Heal

How to release toxic attachments

I want to share the secret technique that I have used to release unhealthy attachments. I have tried every other technique on the personal growth market and this is the simplest yet most effective one that I have tried for myself.

In most cases, attachment is not love but it is the desire to control the other person so that our greatest fears of abandonment may not become reality. True love allows the other person to feel free and empowered to become the best possible version of themselves.

This exercise will not cut love away but ONLY the toxic attachment you may feel towards a person or a situation. Because the brain doesn’t distinguish the difference between what is real and imaginary, this technique will remove energetic attachments if you trust, do, and let go.

Originally created by Canadian writer and speaker Jacques Martel, the “Little Stick Figure” technique helps remove conscious and unconscious ties to create more space for healthy love.
It is important to do the exercise with a pen and paper as the subconscious remembers 90% of what we write. We are working on both conscious and subconscious levels here.

6 Steps. One sheet of paper and a pen. Relief and release.

Ready?

1. Draw yourself on the left side of the paper with your first and last name under the stick figure that represents you. Trace your face, your eyes, your nose, a smile, your legs, your arms, and your body as per the photo here. Do the same with the other person (or it could a be a situation, a job, a car, etc…). Write his/her first and last name under their stick figure as well. The names are beneath the stick figures below are anonymous.

Draw yourself and the person you wish to release.

2. Now we are going to trace a circle of light around ourselves: trace a circle around yourself and because we don’t want to tell our subconscious that we are locked in something, we are going to add some sparks of light all around that circle. This lets the Universe know that we are open to whatever is best for us. We don’t know what the best is but that’s what we want.

Draw a circle of light around yourself.

3. Now trace a circle of light around the other person as well. Draw sparks of light around their circle as we wish the best for them as well.

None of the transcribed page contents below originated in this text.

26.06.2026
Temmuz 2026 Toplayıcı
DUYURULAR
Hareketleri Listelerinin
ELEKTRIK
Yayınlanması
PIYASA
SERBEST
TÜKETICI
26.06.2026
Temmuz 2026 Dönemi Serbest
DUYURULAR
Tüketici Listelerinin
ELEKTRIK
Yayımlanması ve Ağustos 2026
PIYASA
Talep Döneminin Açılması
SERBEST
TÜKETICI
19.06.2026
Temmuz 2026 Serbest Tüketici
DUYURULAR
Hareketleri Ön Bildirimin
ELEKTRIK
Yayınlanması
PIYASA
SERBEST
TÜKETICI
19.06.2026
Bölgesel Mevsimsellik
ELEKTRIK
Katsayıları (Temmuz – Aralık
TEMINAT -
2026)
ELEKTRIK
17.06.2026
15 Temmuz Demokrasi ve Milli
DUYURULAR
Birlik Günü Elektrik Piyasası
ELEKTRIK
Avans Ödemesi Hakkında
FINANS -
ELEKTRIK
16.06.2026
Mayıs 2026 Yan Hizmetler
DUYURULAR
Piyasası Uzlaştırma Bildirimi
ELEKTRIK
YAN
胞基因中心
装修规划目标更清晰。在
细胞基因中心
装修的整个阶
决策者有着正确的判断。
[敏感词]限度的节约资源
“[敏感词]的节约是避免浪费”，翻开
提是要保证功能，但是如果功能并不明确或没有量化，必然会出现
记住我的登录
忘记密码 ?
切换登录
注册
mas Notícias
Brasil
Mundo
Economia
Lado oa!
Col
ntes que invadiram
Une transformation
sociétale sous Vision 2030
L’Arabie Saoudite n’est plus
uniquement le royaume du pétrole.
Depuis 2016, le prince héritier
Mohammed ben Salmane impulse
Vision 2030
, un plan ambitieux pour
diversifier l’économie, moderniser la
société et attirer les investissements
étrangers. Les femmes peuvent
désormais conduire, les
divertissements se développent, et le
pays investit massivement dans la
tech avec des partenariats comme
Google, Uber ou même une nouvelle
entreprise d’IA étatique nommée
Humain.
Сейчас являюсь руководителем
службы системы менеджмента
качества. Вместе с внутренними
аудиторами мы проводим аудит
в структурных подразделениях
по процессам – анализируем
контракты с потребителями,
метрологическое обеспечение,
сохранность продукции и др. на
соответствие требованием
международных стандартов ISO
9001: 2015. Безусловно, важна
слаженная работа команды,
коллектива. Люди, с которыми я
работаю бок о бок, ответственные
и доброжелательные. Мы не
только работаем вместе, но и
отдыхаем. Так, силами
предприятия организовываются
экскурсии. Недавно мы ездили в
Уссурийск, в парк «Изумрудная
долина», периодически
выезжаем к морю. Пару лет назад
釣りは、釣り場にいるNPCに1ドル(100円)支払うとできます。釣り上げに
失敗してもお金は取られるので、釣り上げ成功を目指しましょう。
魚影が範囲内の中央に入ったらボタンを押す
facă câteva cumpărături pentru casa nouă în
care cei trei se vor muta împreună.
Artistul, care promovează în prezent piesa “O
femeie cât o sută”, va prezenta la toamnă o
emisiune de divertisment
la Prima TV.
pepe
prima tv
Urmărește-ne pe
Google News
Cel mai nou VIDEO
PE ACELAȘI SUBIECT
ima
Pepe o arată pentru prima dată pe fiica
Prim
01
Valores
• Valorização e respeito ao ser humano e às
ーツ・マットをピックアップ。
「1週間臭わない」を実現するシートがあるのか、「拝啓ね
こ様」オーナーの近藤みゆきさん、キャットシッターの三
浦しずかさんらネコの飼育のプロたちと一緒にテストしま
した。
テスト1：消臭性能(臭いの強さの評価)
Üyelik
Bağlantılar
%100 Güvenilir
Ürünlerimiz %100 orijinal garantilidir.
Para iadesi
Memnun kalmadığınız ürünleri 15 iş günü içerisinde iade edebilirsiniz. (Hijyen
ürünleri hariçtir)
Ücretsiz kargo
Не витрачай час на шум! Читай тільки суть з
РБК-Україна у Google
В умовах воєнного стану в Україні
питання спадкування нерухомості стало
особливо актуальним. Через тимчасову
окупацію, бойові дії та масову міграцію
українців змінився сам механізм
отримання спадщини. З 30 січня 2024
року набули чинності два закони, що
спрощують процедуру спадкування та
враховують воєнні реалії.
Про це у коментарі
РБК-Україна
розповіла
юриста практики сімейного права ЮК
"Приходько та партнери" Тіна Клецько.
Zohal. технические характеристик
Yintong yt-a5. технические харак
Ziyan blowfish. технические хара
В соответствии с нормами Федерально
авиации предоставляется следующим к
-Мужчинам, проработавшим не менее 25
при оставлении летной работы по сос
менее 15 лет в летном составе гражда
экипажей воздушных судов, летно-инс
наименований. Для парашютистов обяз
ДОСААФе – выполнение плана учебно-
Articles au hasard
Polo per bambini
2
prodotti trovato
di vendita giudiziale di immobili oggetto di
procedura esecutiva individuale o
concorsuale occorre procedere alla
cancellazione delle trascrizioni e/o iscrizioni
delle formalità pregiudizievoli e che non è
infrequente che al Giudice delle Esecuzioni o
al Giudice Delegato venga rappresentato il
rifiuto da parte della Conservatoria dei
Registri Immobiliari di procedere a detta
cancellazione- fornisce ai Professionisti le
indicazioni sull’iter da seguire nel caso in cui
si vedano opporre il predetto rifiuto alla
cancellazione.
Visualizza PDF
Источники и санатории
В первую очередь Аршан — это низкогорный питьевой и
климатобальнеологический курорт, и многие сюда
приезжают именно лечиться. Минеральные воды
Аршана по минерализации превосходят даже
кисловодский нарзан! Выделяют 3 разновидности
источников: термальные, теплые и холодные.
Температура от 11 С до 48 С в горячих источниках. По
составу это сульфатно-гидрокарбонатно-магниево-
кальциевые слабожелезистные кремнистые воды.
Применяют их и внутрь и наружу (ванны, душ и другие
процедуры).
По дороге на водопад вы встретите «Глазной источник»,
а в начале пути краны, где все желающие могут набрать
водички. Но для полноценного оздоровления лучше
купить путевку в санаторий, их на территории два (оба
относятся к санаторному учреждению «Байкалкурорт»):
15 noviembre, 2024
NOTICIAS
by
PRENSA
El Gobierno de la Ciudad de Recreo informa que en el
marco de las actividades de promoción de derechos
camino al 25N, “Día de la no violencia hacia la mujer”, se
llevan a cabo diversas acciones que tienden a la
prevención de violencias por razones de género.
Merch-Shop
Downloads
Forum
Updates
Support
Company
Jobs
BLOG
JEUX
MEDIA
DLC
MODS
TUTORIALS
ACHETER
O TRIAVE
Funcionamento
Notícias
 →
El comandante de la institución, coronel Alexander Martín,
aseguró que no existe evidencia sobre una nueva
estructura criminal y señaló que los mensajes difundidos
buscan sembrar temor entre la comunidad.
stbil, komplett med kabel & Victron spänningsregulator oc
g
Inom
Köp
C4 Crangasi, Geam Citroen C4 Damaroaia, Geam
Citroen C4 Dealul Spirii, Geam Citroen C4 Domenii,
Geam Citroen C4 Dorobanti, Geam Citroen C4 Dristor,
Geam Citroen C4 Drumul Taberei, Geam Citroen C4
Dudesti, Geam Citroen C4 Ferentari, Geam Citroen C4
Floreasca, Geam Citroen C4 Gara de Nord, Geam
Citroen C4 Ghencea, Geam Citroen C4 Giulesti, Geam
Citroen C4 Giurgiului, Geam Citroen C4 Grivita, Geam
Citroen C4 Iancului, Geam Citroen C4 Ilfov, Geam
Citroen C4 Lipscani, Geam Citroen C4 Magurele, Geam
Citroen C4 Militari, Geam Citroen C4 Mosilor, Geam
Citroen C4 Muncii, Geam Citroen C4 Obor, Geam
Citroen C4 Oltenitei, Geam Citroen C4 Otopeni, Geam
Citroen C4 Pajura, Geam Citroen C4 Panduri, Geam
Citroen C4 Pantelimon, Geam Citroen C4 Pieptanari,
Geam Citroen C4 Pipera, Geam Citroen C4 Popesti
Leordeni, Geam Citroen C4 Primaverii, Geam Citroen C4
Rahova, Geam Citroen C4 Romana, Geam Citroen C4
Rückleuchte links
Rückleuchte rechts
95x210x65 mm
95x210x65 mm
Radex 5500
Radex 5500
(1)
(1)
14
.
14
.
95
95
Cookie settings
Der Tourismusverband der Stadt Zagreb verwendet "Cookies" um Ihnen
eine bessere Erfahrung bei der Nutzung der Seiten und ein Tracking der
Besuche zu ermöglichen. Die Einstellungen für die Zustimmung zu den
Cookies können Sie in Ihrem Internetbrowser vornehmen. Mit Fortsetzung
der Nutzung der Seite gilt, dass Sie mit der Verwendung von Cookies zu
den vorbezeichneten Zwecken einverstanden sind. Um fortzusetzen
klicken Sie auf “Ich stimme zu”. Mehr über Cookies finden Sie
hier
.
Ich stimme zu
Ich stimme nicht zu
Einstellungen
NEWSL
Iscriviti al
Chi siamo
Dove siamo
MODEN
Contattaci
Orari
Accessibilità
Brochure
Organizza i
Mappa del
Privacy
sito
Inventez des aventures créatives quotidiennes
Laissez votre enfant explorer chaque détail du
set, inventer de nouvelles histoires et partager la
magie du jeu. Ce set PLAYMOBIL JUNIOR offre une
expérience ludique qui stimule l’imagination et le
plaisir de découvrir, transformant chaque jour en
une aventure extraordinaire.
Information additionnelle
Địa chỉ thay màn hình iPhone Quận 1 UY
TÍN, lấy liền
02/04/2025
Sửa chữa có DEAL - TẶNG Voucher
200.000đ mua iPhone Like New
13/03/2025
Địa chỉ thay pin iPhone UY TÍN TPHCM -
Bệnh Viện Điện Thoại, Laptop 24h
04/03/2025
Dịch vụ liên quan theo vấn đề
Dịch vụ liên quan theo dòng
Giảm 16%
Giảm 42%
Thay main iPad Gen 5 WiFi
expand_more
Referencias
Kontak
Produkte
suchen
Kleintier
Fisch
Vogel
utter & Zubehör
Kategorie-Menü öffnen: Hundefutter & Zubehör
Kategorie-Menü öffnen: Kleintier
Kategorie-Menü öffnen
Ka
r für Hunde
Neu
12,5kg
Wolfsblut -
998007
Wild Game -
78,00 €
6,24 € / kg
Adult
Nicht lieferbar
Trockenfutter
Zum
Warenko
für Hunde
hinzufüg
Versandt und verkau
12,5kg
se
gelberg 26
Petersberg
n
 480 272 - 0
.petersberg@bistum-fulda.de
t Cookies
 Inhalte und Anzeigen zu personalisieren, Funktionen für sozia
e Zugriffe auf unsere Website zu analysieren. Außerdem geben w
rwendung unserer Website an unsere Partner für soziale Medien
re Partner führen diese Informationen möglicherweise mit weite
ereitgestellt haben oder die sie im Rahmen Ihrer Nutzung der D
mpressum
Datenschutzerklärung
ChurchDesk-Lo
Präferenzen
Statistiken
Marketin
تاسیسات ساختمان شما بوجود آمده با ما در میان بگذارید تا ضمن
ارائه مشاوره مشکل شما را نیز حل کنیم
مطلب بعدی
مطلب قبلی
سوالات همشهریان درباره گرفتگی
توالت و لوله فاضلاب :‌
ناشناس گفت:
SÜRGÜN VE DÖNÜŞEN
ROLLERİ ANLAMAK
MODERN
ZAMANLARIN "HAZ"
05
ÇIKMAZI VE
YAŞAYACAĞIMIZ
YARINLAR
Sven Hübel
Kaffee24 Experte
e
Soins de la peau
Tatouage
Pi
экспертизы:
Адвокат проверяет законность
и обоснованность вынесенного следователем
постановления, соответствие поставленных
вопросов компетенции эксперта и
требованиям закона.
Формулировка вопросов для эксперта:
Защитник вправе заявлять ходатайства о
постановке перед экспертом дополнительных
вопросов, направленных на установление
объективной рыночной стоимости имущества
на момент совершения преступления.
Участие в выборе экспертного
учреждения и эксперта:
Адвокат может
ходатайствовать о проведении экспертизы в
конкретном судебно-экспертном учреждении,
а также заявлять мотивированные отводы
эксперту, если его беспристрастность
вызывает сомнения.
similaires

4. The next step is to trace a circle of light around yourself and the person. Draw a circle that joins the both of you. Again, we want to inform the universe that we desire the highest outcome for the relationship so we trace sparks of light all around that circle. Tracing a circle of light = I simply want the highest outcome and I let the Universe show me what that looks like.

5. Almost done! You are going to trace the attachment ties that connect your 7 energy centers to the 7 energy centers of the other person. There could be more intense attachment on the level of certain energy centers such as the throat energetic center (speaking your truth, confidence) or your lower chakras where material needs are concerned. Trace 7 lines between the energetic centers. Count them at the end as the subconscious sometimes makes me skip an energetic center because it doesn’t want to let go.

6. Now cut the page in half right at the center of the 7 energetic lines. That informs the conscious and subconscious levels that the attachments no longer exist. The cords are cut! You can get rid of the papers since the work is done.
Voilà!! You are done!! There have been times when I did the process again a few days later when I still felt some attachment.